Confidence intervals for Cohen's d statistic in SAS

0

A previous article discusses Cohen's d statistic and how to compute it in SAS. For a two-sample independent design, Cohen's d estimates the standardized mean difference (SMD). Because Cohen's d is a biased statistic, the previous article also computes Hedges' g, which is an unbiased estimate of the SMD. Lastly, the article discusses how to estimate the standard error of the statistic. Today's article extends the analysis by showing how to compute a confidence interval (CI) for Cohen's d (and Hedges' g) in SAS. The primary reference for this blog post is Goulet-Pelletiera and Cousineau (2018), which is an excellent resource that I highly recommend.

Confidence intervals from the noncentral t distribution

The (central) t distribution is a well-known symmetric distribution that is centered at 0. For some elementary statistics (such as a mean), confidence intervals are of the form p ± tc*SE, where p is a point estimate, SE is a standard error, and tc is a critical value for the symmetric t distribution.
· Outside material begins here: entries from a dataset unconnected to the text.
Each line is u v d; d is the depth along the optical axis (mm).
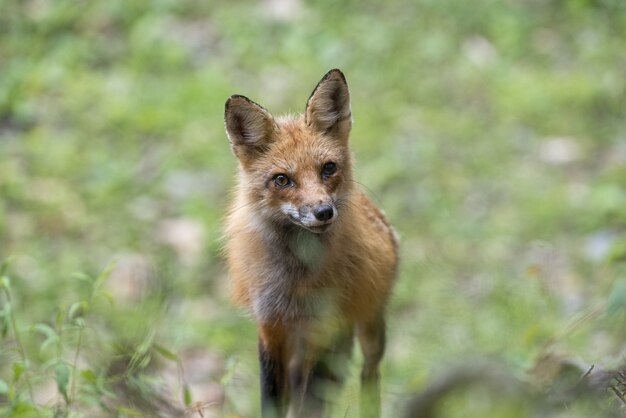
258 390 9844
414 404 4887
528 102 17625
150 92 18453
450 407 5094
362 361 10000
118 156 17000
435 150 16656
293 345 8641
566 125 17188
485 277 13492
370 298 8797
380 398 9133
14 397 8047
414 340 11891
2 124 17781
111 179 16438
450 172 16234
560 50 18969
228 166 16484
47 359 10328
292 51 19062
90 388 7781
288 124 8805
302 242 8266
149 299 12430
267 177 8438
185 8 20359
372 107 17656
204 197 15898
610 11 19781
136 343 9016
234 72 18812
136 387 8023
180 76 18859
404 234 14844
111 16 20094
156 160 16891
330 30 19453
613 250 11164
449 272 13859
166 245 14867
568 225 14852
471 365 4879
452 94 18047
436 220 15242
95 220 15617
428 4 19922
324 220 8000
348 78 18438
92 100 18234
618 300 6914
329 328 8477
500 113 17516
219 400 9656
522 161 16531
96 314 12375
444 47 18953
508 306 11977
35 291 13688
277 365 8594
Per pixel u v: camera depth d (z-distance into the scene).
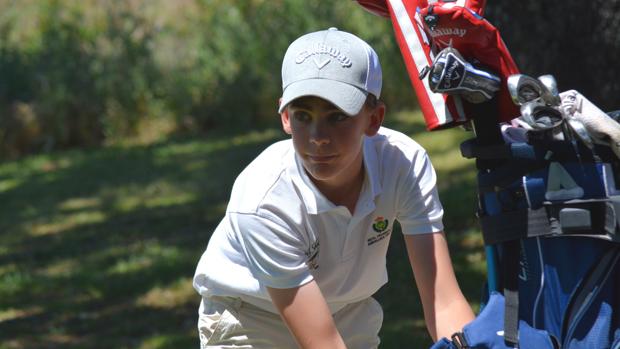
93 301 27.45
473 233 28.72
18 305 27.47
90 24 56.03
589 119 8.92
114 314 26.09
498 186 9.34
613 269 8.99
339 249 10.55
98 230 35.94
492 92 9.40
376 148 10.50
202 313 11.75
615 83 20.16
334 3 55.94
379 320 12.08
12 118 53.28
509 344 9.13
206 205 38.38
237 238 10.55
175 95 55.38
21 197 43.12
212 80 55.75
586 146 8.98
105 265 31.02
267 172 10.18
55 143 54.38
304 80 9.34
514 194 9.26
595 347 8.90
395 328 21.77
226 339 11.48
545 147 9.12
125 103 55.00
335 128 9.41
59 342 24.09
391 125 49.66
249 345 11.41
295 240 10.13
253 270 10.30
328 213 10.20
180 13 58.03
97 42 55.38
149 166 47.00
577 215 8.92
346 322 11.70
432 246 10.62
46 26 56.28
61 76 54.03
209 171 44.59
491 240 9.39
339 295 11.04
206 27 56.47
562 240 9.11
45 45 54.78
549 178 9.08
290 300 10.12
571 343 9.02
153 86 55.19
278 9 56.09
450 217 30.88
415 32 9.95
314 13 55.75
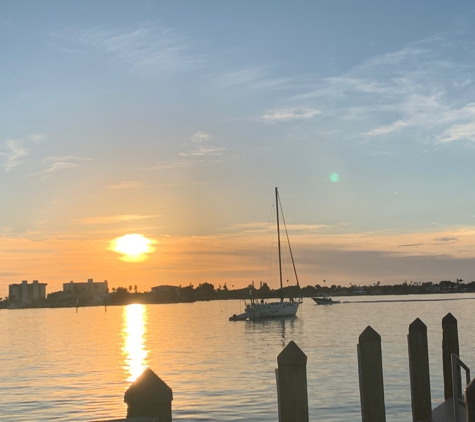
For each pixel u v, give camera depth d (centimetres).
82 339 8950
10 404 3105
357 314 13950
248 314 11700
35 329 12925
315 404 2784
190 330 10250
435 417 1392
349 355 4900
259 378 3784
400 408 2606
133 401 629
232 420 2544
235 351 5884
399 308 17262
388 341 5753
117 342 8025
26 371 4684
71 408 2953
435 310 15050
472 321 9088
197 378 3888
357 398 2906
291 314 11706
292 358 907
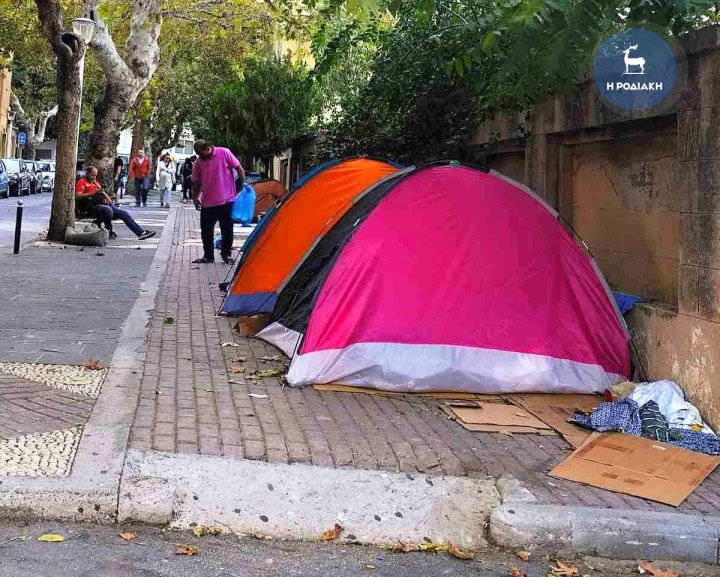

The critical value is chosen to provide a "coverage factor" such as a 90% or a 95% CI. You can form a CI of this form by using p=d (or p=g for Hedges' statistic) and the standard error (SE) that I showed in the previous article.

You can generalize the t distribution by adding a noncentrality parameter, which causes the mode of the distribution to shift. It also causes the distribution to have skewness. For more details, read my previous article about the noncentral t distribution.

It turns out that the confidence interval for Cohen's d is not symmetric. Goulet-Pelletiera and Cousineau (2018) show how to use a noncentral t distribution to obtain a confidence interval. They state emphatically, "the noncentral CI is without a doubt the most reliable method especially when n is smaller than 20" (p.251). They repeat this assertion in the conclusions: "the noncentral method is superior to the central method" (p. 255).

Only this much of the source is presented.